Their model showed that when current practice patterns were followed—that is, no mRNA testing—57 percent of patients with indeterminate cytology underwent surgery for what ultimately proved to be a benign nodule. When the mRNA test was routinely applied to such patients, only 14 percent had surgery. On a per-patient basis, the cost of care for patients who did not undergo mRNA tests in the model was $12,172, versus $10,719 for those in whom management was guided by the mRNA test.
Those seemingly modest savings are a function of performing “a judiciously designed cost-modeling study,” Dr. Ladenson said. “For example, using Medicare payment rates in our base case, about $3,000 per surgery, biases the analysis against this novel test.” In many real-world clinical situations, he explained, where up to 30 percent of patients are on fee-for-service private insurance plans, “the costs of thyroid surgery can be $10,000 dollars or more.” In such cases, he noted, “You can see how the cost savings from avoided surgeries can really add up.”
Even using the lower-scale payment rates allowed by Medicare, he noted, nationwide savings are impressive. “Our analysis predicted that [due to the mRNA test] 74 percent fewer surgeries would be performed in patients with benign thyroid nodules,” he said. “If the mRNA test was performed in all of the 450,000 patients annually who have indeterminate cytology results, that translates to a savings of $122 million in the U.S.”
Personalized Medicine Gets a Boost
Asked to review the cost-effectiveness data from Dr.

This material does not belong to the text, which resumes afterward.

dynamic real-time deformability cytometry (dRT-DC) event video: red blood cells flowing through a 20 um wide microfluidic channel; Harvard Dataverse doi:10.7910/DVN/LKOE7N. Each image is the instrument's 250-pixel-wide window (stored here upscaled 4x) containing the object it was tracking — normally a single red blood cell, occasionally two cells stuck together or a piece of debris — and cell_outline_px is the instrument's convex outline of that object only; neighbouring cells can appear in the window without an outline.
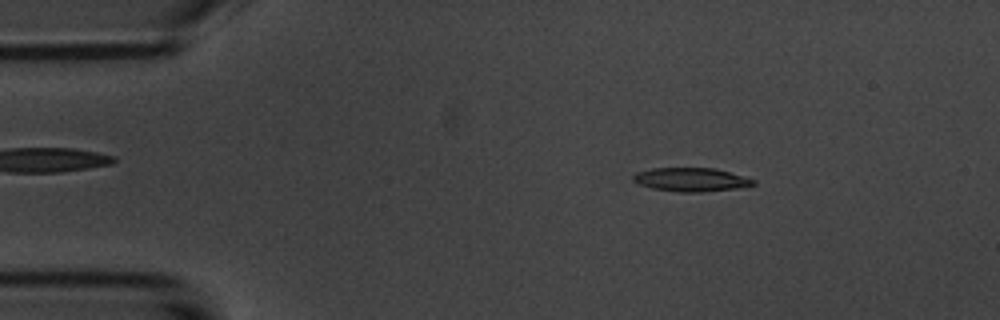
{"species": "common noctule bat (a hibernating species)", "species_latin": "Nyctalus noctula", "temperature_condition": "room temperature", "stored_images_in_passage": 53, "camera_frame_rate_fps": 3000, "um_per_image_px": 0.085, "animal": {"sex": "male", "body_mass_g": 20.1, "forearm_length_mm": 53.5}, "frame": {"image": 1, "passage_image": 8, "time_ms": 2.333, "image_size_px": [1000, 320], "cell_outline_px": [[756, 184], [736, 188], [700, 192], [676, 192], [652, 188], [636, 184], [632, 180], [632, 176], [636, 172], [652, 168], [716, 168], [756, 180]], "centroid_in_image_um": [58.69, 15.26], "position_along_channel_um": 26.3, "area_um2": 16.65}}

Ladenson’s hypothetical patient group, Dr. Theoharis said the findings “are just that, hypothetical. I’d like to see those savings documented in a real-world clinical trial.”

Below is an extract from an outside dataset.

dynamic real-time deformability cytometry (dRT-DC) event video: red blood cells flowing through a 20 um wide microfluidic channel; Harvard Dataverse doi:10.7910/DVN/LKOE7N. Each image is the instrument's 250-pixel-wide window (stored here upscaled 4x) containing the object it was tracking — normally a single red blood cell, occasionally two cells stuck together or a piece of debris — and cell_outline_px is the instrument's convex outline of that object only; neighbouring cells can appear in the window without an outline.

Dr. Yip agreed that the Ladenson et. al cost analysis has some flaws. “To not do surgery based on the Veracyte NPV of 95 percent means that you will miss cancer 5 percent of the time, ” she said. “According to their clinical model, if their test is negative, patients are not followed up at all. In their cost model, they do not address the health, emotional, and legal impact of a missed cancer.”
But such debates should not overshadow the fact that when used in the right patients—that is, in the correct clinical-radiologic context, in conjunction with pre-operative cytomorphology—molecular testing for selected mutations “can serve as an effective quality control tool for the cytopathologist, allowing a valid diagnosis to be made on indeterminate morphology, often with scanty [thyroid nodule] material.”
In doing so, Dr. Theoharis added, these molecular tests “help further the growing field of personalized medicine,” in which a patient’s genetic makeup can help clinicians choose optimal therapy.
Disclosures: Dr. Haugen disclosed that he has received research support from Veracyte through his university but no direct salary support from the company. Dr. Ladenson disclosed that he is a consultant to and received past research support from Veracyte. Drs. Theoharis, Nikiforov and Yip had no relevant financial relationships to disclose.